The Last Train to Greenore - A Night to Remember
Some years ago I wrote in these notes about the last passenger train to run from Dundalk to Greenore on December 31, 1951 as I recalled that I had been on that journey from Quay Street Railway Station to the terminus at the Greenore Hotel on the night. Well, just this week I was informed by a friend that some railway enthusiasts from Dundalk and Greenore were holding a ceremony at Greenore Port (The old Hotel is long gone) on New Year's Eve to commemorate the 70th Anniversary of that event and I thought I might jot down a few memories I still have of that night before they fade completely from my mind!
The reason I wish to do this is because I read recently in D.S.M. Barrie's book about the old Dundalk, Newry and Greenore Railway, first published in 1957, that there was a 97 year old man named Paddy McShane, who had started as a ticket checker when the first trains ran from Dundalk and Newry in April 1873.
I am sure Paddy is long dead by now but it it struck me that almost exactly the same length of time had elapsed since that night as he had experience from the time of the opening of the line.
There cannot be many around now who travelled on that train; and even less since the present Covid 19 pandemic reached us at the beginning of 2020 but at least my two friends who travelled with me – Richard Martin from Blackrock who lived in one of the few houses along the Rampart Road in 1951 and Peter Clancy from Castle Road who is now a retired Parish Priest living in County Dublin, are still around and keeping reasonably well for their ages – that are close to my own!
The reason I managed to be on that trip at all was because of the kindness of my friend 'Rickey's' (as I still know him) Dad, R.F. Martin, who ran a paper and twine business at Jocelyn Street at the time. He somehow managed to get us into the Guard's Van when the train was stopped at Quay Street and where the Dundalk Brass Band were playing on the platform and the musicians packed in with their instruments when they finished playing.

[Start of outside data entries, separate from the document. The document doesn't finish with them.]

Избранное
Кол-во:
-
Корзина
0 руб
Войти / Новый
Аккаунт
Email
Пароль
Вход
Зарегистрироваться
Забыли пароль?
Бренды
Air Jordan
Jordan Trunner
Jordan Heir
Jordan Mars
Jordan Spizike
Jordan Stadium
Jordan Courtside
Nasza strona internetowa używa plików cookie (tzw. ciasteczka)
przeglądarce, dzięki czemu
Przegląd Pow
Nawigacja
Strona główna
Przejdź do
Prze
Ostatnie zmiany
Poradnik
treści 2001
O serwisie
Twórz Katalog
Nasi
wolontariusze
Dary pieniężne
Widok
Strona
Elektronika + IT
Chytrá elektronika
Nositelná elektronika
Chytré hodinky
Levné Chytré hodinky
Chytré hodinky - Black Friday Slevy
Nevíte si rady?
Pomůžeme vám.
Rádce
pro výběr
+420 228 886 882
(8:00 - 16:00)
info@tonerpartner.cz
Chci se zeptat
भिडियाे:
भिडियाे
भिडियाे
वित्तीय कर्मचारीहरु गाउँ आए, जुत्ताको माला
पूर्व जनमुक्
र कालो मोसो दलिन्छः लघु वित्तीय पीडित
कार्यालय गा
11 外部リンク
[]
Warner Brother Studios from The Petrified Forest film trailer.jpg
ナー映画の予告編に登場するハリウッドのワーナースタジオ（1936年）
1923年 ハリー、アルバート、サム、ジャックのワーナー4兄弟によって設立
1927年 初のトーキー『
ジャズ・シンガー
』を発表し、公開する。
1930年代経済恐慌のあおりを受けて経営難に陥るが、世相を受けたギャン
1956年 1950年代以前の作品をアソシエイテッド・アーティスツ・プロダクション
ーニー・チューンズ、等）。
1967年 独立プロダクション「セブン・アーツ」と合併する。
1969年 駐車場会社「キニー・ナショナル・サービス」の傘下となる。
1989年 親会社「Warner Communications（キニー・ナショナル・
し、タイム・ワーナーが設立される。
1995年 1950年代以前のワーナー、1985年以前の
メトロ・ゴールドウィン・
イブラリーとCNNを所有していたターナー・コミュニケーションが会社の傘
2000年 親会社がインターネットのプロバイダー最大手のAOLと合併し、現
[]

What I remember most about the night was that it was very cold, with snow falling from about teatime and when we reached Greenore, the whole Peninsula was covered in a white mantle of shining snow. The weather played a part in the event, because as Barrie recalls in his book, 'The evening of the 31st December, 1951 brought an intermittent blizzard so fierce that there were doubts whether the bus service which was to replace the trains could get through but thousands of people nevertheless turned out to see the end and hundreds of tickets were bought as souvenirs.
The last train was due to leave Platform No. 3 at Central Station (as Clarke Station was then known) around 8 pm but, with the band playing and the crowds cheering and singing, it did not reach Quay Street Station until nearly 9 pm where there was another long delay.
The result was that the train did not reach Greenore Station until near mid-night and thousands, from Dundalk and from the Newry train, were left stranded from home in the snow and cold.
It was here that 'R.F.' showed his thoughtfulness and kindness to myself and my friends, as he had another driver bring his own car to Greenore and to bring us home safely.
Many others were not so lucky, as what buses did turn up were not nearly adequate and many had to make their way home as best they could by way of cadging lifts in crowded vehicles and on bicycles they borrowed from locals; as they had to be at work on the following morning because in those days New Year's Day was not a public holiday (except in Scotland) --- and New Year's Day fell on a Tuesday that year! There were even stories that some had to walk the whole way 15 miles to Dundalk and Newry with the ground covered by snow and ice.
I have even heard a local man saying that 'it was like Napoleon's Army retreating from Moscow in the winter of 1812/13'.
Some overcrowded vehicles did slide off ice roads and the amazing thing was that there were no reports of serious accidents!
There is much more I could write about my memories of that remarkable night but do not have space here. Maybe, however, some of my readers will be reminded of that famous Dundalk 'Trip Through Time' and recall them with fond memories of their own!